YOUR TASK
Copy the data word for word, from its very first line down through the line containing "catalogue / barcode: US 3356208", including that line.

DATA TO PROCESS
----

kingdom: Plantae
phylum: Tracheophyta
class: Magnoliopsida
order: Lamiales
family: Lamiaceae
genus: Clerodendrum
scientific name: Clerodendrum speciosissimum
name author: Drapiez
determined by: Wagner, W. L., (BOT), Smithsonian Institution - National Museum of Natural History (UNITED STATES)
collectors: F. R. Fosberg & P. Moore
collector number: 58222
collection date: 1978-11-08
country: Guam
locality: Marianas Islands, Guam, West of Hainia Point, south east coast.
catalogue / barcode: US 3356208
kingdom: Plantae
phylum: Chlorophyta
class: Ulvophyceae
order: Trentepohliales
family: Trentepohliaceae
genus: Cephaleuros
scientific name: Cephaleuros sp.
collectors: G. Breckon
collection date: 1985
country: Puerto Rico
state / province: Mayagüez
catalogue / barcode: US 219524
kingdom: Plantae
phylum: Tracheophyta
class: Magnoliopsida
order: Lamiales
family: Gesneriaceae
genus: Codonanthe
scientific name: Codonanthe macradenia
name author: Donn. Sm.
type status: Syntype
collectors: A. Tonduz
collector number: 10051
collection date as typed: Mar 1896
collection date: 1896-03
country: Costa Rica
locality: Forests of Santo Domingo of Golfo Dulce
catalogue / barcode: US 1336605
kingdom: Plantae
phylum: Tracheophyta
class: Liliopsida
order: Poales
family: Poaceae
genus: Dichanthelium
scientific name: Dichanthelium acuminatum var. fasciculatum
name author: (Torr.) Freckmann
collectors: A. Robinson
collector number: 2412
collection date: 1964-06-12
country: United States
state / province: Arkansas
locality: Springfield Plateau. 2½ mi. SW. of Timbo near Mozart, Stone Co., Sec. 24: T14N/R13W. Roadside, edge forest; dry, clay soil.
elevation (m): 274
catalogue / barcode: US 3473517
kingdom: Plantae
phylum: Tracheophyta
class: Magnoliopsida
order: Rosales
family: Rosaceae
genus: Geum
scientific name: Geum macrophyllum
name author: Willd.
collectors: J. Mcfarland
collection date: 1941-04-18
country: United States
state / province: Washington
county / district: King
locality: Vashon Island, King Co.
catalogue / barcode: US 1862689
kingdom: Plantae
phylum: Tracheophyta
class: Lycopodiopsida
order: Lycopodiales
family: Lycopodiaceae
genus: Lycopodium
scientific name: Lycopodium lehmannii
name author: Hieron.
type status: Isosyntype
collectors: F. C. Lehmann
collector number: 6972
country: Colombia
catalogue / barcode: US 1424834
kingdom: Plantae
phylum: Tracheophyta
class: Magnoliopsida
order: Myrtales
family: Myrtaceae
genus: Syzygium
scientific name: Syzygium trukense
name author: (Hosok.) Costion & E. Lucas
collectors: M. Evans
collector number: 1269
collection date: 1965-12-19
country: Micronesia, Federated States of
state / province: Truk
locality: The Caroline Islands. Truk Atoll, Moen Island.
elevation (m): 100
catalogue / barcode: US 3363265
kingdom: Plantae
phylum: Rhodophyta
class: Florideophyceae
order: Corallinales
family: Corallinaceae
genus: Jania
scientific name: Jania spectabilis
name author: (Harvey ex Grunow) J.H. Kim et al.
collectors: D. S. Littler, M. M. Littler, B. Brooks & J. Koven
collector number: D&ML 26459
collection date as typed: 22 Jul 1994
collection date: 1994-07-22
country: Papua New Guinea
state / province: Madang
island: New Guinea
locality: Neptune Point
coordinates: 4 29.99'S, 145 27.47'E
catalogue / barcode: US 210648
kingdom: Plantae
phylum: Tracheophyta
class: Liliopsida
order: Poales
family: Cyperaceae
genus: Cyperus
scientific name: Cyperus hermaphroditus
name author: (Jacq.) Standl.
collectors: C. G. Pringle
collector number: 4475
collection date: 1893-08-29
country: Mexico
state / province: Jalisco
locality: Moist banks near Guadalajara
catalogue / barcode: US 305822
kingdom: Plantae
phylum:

----

FINAL RESULT
kingdom: Plantae
phylum: Tracheophyta
class: Magnoliopsida
order: Lamiales
family: Lamiaceae
genus: Clerodendrum
scientific name: Clerodendrum speciosissimum
name author: Drapiez
determined by: Wagner, W. L., (BOT), Smithsonian Institution - National Museum of Natural History (UNITED STATES)
collectors: F. R. Fosberg & P. Moore
collector number: 58222
collection date: 1978-11-08
country: Guam
locality: Marianas Islands, Guam, West of Hainia Point, south east coast.
catalogue / barcode: US 3356208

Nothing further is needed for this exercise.